Brookhaven voters to weigh in on changes to elected officials’ terms

Brookhaven voters to weigh in on changes to elected officials’ terms

Brookhaven Town Supervisor Ed Romaine. File photo by Erika Karp

Although politicians in Brookhaven Town are not up for election this cycle, voters will be asked a question with long-term implications for town government in November.

Brookhaven Town board voted unanimously to establish a referendum on the ballot Nov. 6 asking town residents to weigh in on changes to terms in office for elected officials, specifically increasing terms from two years, as is currently the law, to four years for councilmembers, the supervisor and highway superintendent. The referendum will have a second component as part of the same yea or nay question: limiting officials to three terms in office. That component would impact the above positions, as well as town clerk and receiver of taxes. Both components will appear as part of a single proposition, according to Town Attorney Annette Eaderesto. Putting the issue up to a vote was established as a result of an Aug. 2 public hearing. If passed the law would go into effect for terms beginning Jan. 1, 2020.

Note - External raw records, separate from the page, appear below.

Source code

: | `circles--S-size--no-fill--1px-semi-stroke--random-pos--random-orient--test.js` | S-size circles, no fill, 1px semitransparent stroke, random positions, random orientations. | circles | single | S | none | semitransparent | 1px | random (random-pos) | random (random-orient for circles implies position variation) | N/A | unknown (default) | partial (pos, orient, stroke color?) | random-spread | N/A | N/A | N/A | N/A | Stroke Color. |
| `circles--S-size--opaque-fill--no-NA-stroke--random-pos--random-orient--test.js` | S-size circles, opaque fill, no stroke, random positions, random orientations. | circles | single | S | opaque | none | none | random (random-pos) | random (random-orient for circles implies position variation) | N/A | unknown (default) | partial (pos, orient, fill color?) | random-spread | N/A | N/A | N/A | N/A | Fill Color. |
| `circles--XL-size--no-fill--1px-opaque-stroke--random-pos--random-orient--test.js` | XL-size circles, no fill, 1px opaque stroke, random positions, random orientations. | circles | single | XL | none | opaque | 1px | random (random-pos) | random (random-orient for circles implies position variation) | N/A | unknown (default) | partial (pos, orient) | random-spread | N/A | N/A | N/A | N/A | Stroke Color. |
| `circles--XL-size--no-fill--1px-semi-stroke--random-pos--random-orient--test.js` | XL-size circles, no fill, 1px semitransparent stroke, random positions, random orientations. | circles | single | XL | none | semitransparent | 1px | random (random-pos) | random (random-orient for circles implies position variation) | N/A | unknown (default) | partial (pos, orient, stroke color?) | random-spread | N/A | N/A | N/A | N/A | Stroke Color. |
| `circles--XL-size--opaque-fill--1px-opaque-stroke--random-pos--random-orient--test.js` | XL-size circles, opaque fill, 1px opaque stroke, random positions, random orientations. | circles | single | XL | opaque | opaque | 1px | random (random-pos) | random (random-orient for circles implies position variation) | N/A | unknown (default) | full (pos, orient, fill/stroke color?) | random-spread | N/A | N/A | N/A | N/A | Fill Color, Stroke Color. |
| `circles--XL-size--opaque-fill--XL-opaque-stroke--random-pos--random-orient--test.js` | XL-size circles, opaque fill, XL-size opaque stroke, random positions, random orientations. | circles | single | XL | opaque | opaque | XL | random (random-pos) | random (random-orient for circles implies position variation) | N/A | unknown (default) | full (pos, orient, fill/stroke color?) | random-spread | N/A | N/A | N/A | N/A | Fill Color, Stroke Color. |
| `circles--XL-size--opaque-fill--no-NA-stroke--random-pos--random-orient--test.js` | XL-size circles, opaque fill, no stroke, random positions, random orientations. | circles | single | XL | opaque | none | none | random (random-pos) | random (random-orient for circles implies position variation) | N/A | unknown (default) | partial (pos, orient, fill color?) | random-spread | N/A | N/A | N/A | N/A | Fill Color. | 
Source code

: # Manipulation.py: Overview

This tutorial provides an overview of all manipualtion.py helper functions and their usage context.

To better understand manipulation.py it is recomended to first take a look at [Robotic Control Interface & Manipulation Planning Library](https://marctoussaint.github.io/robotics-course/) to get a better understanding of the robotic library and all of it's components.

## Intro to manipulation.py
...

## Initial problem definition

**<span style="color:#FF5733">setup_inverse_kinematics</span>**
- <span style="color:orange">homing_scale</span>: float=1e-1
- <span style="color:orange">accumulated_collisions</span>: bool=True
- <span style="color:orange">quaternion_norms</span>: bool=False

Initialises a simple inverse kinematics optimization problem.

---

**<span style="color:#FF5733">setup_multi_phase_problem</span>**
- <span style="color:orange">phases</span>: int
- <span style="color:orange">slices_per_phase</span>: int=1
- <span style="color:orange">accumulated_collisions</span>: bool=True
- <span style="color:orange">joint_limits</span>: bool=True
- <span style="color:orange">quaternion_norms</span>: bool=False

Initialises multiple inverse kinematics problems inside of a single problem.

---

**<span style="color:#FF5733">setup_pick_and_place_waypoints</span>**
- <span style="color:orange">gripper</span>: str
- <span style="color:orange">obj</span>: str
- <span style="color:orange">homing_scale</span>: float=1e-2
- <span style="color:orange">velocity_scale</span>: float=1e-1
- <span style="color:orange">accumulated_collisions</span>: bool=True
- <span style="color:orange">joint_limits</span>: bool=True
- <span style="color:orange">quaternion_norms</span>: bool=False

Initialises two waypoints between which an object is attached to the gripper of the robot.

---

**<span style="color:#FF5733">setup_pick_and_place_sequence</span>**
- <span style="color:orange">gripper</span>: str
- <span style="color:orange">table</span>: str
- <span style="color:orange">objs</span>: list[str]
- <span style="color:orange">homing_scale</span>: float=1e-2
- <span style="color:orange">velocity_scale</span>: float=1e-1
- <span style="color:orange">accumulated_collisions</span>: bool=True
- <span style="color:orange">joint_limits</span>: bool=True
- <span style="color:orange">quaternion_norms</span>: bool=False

“[The voters] have, in the past weighed in, and whatever they weighed in to is not being listened to now,” Supervisor Ed Romaine (R) said during the hearing. “Maybe that’s fine with them, maybe it’s not, but I would like to go back and ask them, ‘what do you think?’”

In 1993, residents voted to implement a limit of three, four-year terms on elected officials, though that law was no longer applicable following a 2002 public vote to establish council districts, as state law dictates councilmembers in towns with council districts serve two-year terms, according to Emily Pines, Romaine’s chief of staff and a former New York State Supreme Court justice, who spoke during the hearing.

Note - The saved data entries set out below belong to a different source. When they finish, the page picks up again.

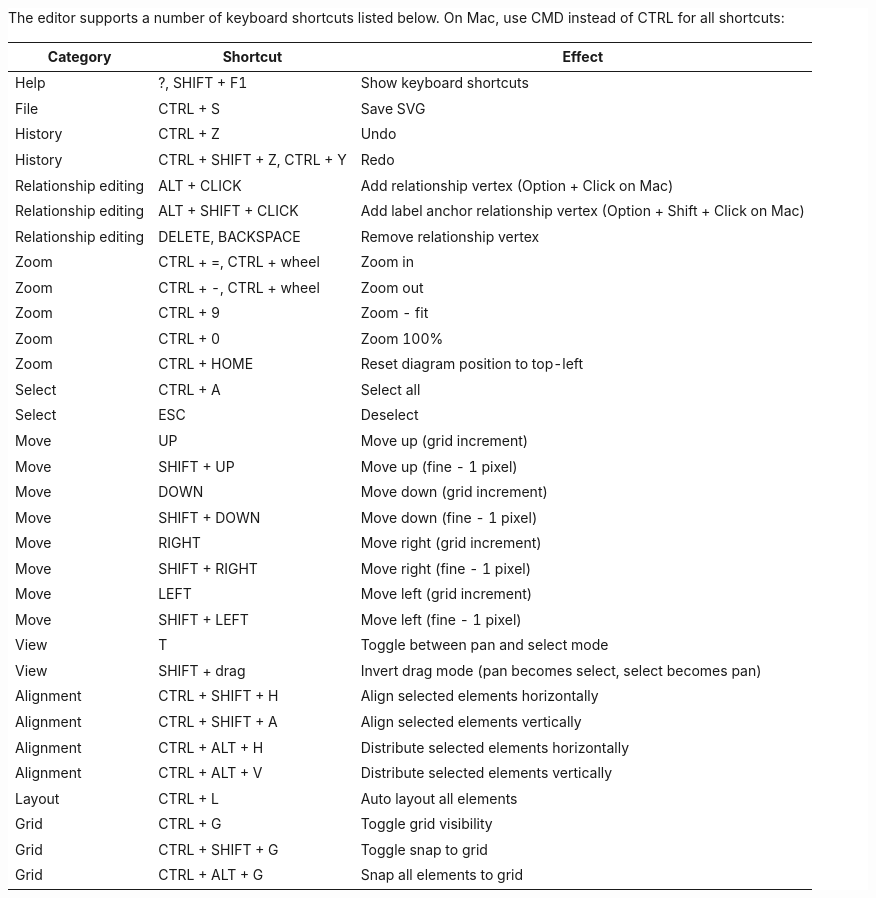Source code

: The editor supports a number of keyboard shortcuts listed below. On Mac, use CMD instead of CTRL for all shortcuts:

| Category             | Shortcut                   | Effect                               |
| -------------------- | ---------------------------|------------------------------------- |
| Help                 | ?, SHIFT + F1              | Show keyboard shortcuts              |
| File                 | CTRL + S                   | Save SVG                             |
| History              | CTRL + Z                   | Undo                                 |
| History              | CTRL + SHIFT + Z, CTRL + Y | Redo                                 |
| Relationship editing | ALT + CLICK                | Add relationship vertex (Option + Click on Mac) |
| Relationship editing | ALT + SHIFT + CLICK        | Add label anchor relationship vertex (Option + Shift + Click on Mac) |
| Relationship editing | DELETE, BACKSPACE          | Remove relationship vertex           |
| Zoom                 | CTRL + =, CTRL + wheel     | Zoom in                              |
| Zoom                 | CTRL + -, CTRL + wheel     | Zoom out                             |
| Zoom                 | CTRL + 9                   | Zoom - fit                           |
| Zoom                 | CTRL + 0                   | Zoom 100%                            |
| Zoom                 | CTRL + HOME                | Reset diagram position to top-left   |
| Select               | CTRL + A                   | Select all                           |
| Select               | ESC                        | Deselect                             |
| Move                 | UP                         | Move up (grid increment)              |
| Move                 | SHIFT + UP                 | Move up (fine - 1 pixel)             |
| Move                 | DOWN                       | Move down (grid increment)            |
| Move                 | SHIFT + DOWN               | Move down (fine - 1 pixel)           |
| Move                 | RIGHT                      | Move right (grid increment)           |
| Move                 | SHIFT + RIGHT              | Move right (fine - 1 pixel)          |
| Move                 | LEFT                       | Move left (grid increment)            |
| Move                 | SHIFT + LEFT               | Move left (fine - 1 pixel)           |
| View                 | T                          | Toggle between pan and select mode   |
| View                 | SHIFT + drag               | Invert drag mode (pan becomes select, select becomes pan) |
| Alignment            | CTRL + SHIFT + H           | Align selected elements horizontally |
| Alignment            | CTRL + SHIFT + A           | Align selected elements vertically   |
| Alignment            | CTRL + ALT + H             | Distribute selected elements horizontally |
| Alignment            | CTRL + ALT + V             | Distribute selected elements vertically |
| Layout               | CTRL + L                   | Auto layout all elements             |
| Grid                 | CTRL + G                   | Toggle grid visibility               |
| Grid                 | CTRL + SHIFT + G           | Toggle snap to grid                  |
| Grid                 | CTRL + ALT + G             | Snap all elements to grid            |
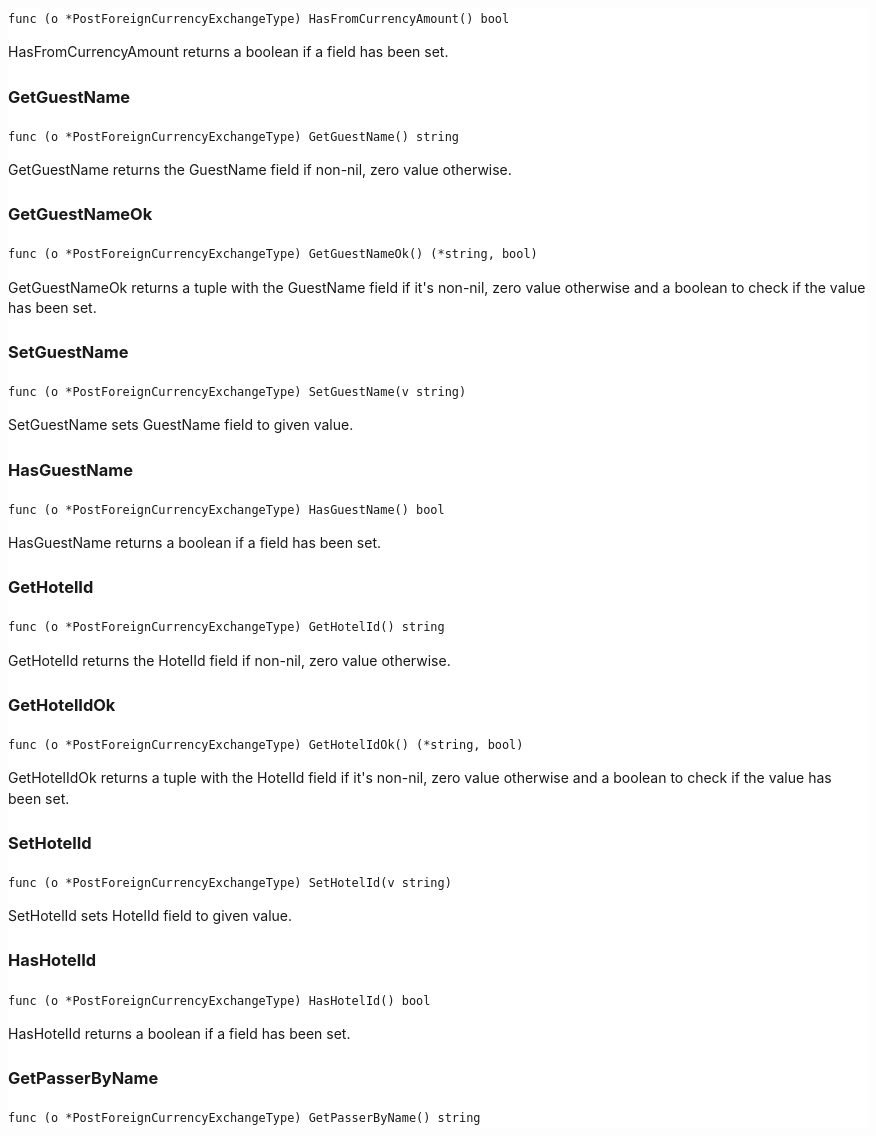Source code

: `func (o *PostForeignCurrencyExchangeType) HasFromCurrencyAmount() bool`

HasFromCurrencyAmount returns a boolean if a field has been set.

### GetGuestName

`func (o *PostForeignCurrencyExchangeType) GetGuestName() string`

GetGuestName returns the GuestName field if non-nil, zero value otherwise.

### GetGuestNameOk

`func (o *PostForeignCurrencyExchangeType) GetGuestNameOk() (*string, bool)`

GetGuestNameOk returns a tuple with the GuestName field if it's non-nil, zero value otherwise
and a boolean to check if the value has been set.

### SetGuestName

`func (o *PostForeignCurrencyExchangeType) SetGuestName(v string)`

SetGuestName sets GuestName field to given value.

### HasGuestName

`func (o *PostForeignCurrencyExchangeType) HasGuestName() bool`

HasGuestName returns a boolean if a field has been set.

### GetHotelId

`func (o *PostForeignCurrencyExchangeType) GetHotelId() string`

GetHotelId returns the HotelId field if non-nil, zero value otherwise.

### GetHotelIdOk

`func (o *PostForeignCurrencyExchangeType) GetHotelIdOk() (*string, bool)`

GetHotelIdOk returns a tuple with the HotelId field if it's non-nil, zero value otherwise
and a boolean to check if the value has been set.

### SetHotelId

`func (o *PostForeignCurrencyExchangeType) SetHotelId(v string)`

SetHotelId sets HotelId field to given value.

### HasHotelId

`func (o *PostForeignCurrencyExchangeType) HasHotelId() bool`

HasHotelId returns a boolean if a field has been set.

### GetPasserByName

`func (o *PostForeignCurrencyExchangeType) GetPasserByName() string`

Several members of the public commented in opposition of various aspects of the referendum, saying the two components should be separated to be voted on individually; there’s not enough time to untangle issues with the language of the law, like what to do with an individual who served as a councilperson for 12 years and then is elected to another position such as supervisor; and how to handle time already served by current members. Others cited shorter terms as fostering more accountability for elected representatives.

“I think it’s too complex to be one resolution,” said Jeff Kagan, a resident and representative from Affiliated Brookhaven Civic Organization. “I think you’re asking the voters to vote on somethings they like and somethings they may not like.”

Anthony Portesy, the Democrat candidate for town highway superintendent in 2017 and a private attorney, spoke against extending terms to four years, but said he would be in favor of three years because having to campaign every two years can be “arduous.”

“While I’m not opposed to the extension of terms per se, four-year terms is an eternity in politics, too long for hyperlocal town races,” he said. “We don’t want to create electoral feudalism in Brookhaven through the coercive powers of incumbency.”

Patchogue Village Mayor Paul Pontieri spoke in favor of going to four-year terms during the hearing about having to run for office every two years, saying it can get in the way of accomplishing goals set forth at the beginning of a term. Romaine and councilmembers Valerie Cartright (D-Port Jefferson Station), Jane Bonner (C-Rocky Point) and Kevin LaValle (R-Selden) each expressed similar sentiments when asked if they intend to support the idea in early July when the public hearing was set.

“You don’t have the constant churning in politics that can sometimes undermine the system,” Romaine said. “It allows for long-range planning and programs. It takes the politics out of local government.”

Eaderesto said the town’s law department will draft the wording as it will appear on the ballot in November and share it with the town board prior to submitting it to the Suffolk County Board of Elections by Oct. 1.